Are atomic float/double operations supported on Fermi? AFAICT, only signed and unsigned integers are supported. Is this correct?



I don’t think anyone outside of NVIDIA knows at this stage. I would be incredibly surprised if it were supported. That would probably involve fabbing a complete double precision capable fpu in the memory controller, which seems an unlikely proposition at best…

I don’t know any CPU that has floating point atomic adds, much less any other operations like mults or transcendentals.

There’s also the problem of commutativity… With floating point, (a+B)+c is not the same as a+(b+c). So floating point atomics will be order dependent, even if they existed, ruining one of the abstractions of atomic operations.

In practice, fixed-point is an easy workaround to most float-atomic needs.

CUDA does support floating point atomic exchanges now, of course, but that’s likely not what you’re asking about.
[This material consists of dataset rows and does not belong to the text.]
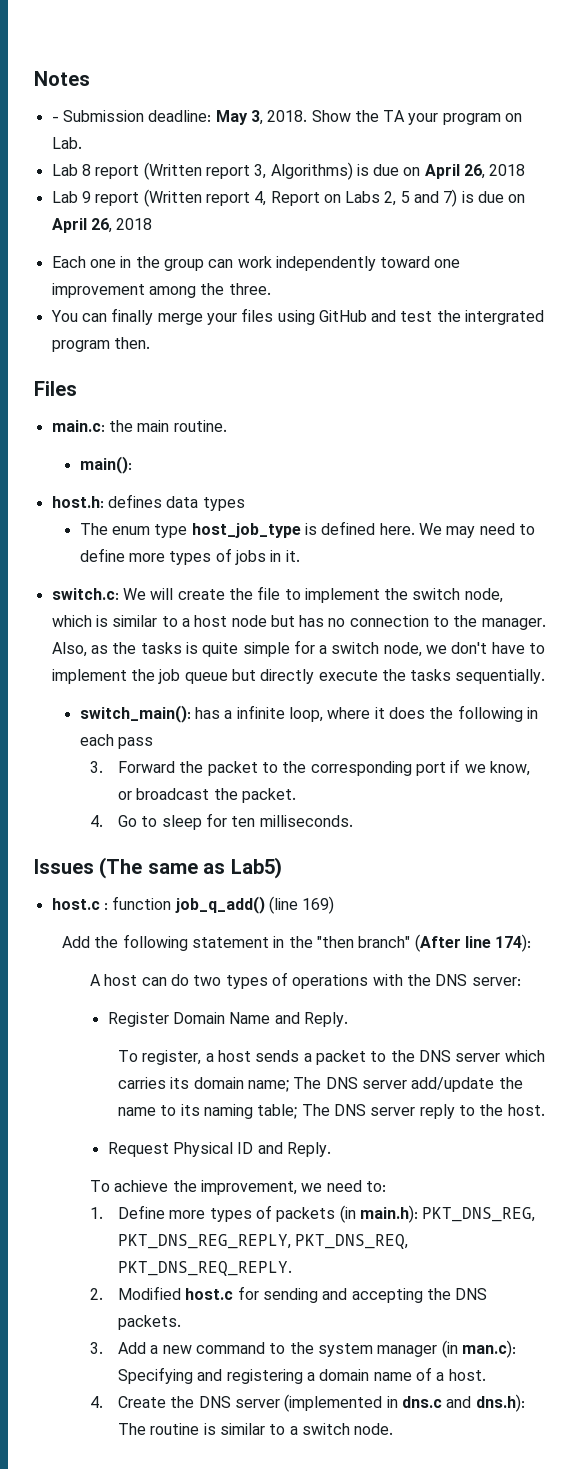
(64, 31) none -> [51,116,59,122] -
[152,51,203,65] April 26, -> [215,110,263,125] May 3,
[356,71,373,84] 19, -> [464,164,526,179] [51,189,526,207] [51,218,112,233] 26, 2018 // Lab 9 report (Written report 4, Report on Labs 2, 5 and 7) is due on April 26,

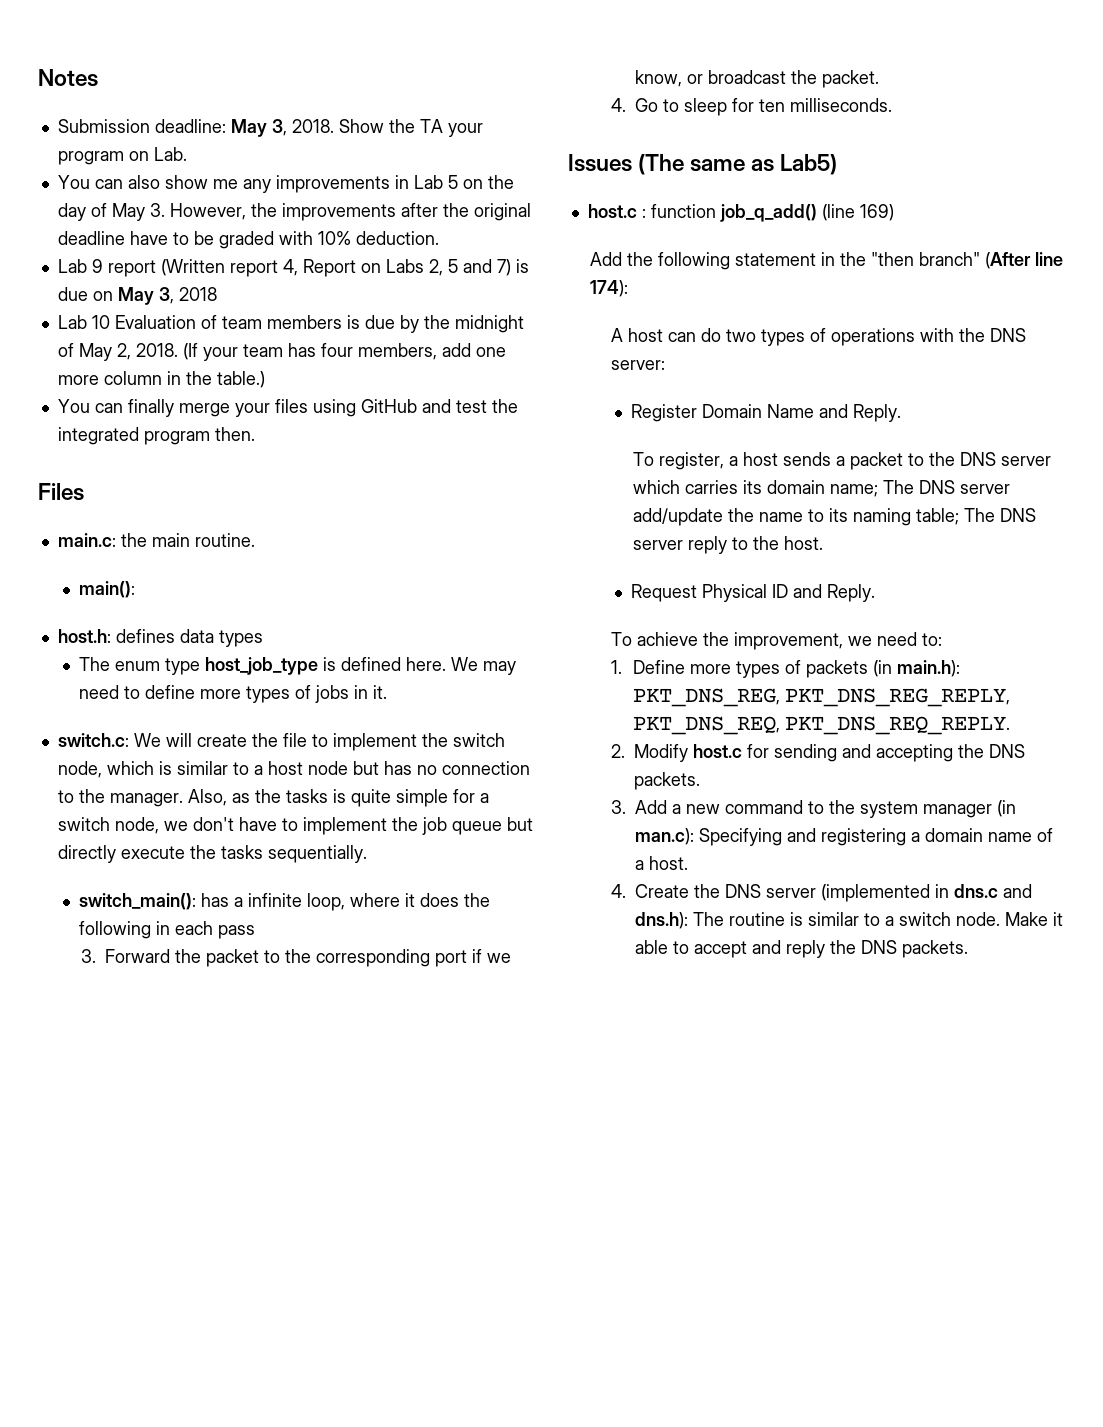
[51,116,59,122] - -> (98, 78) none
[51,162,526,180] Lab 8 report (Written report 3, Algorithms) is due on April 26, 2018 -> [57,175,514,193] [57,203,531,221] [57,231,439,249] You can also show me any improvements in Lab 5 on the day of May 3. However, the improvements after the original deadline have to be graded with 10% deduction.
[51,218,153,233] [51,256,461,271] [51,283,271,298] April 26, 2018 // Each one in the group can work independently toward one improvement among the three. -> [117,287,217,305] [57,315,524,333] [57,343,506,361] [57,371,265,388] May 3, 2018 // Lab 10 Evaluation of team members is due by the midnight of May 2, 2018. (If your team has four members, add one more column in the table.)
[465,310,545,325] intergrated -> [57,427,139,445] integrated
[118,1286,182,1300] Modified -> [634,744,689,762] Modify
(394, 1429) none -> [1005,912,1064,926] [635,940,969,958] Make it able to accept and reply the DNS packets.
I believe that you can do floating point addition atomically on a GPU - you just have to use OpenGL and frame buffer blending. I found this out when accelerating a C code, where portions of an earlier version had been done on a GPU by someone who knew OpenGL. In CUDA, I had to change the algorithm dramatically in order to avoid the need for atomic adds.

Digging through the header files in the cuda 3.0 beta toolkit revealed that Fermi does in fact support atomic float adds, at least after a fashion. Actually, the implementation in the header is if anything even more interesting, indicating that it’s a software based atomic built on top of a hardware mutex.

As for the lack of commutativity in floating point addition, this really shouldn’t be a problem for most sane cases. After all, you’re talking about an error on the order of log(numAdditions) ULP. Moreover, chaos theory dictates that in general error in a dynamic system either tends to increase at an exponential rate, or else decrease at an exponential rate. Moreover, for any continuous function, there exists a point within a radius epsilon of the “true” point that remains within any radius delta of the point with error after an arbitrary number of iterations. This means that even in the case when error increases with each iteration, your erroneous solution will still be very close to a perfect solution based from slightly different starting conditions.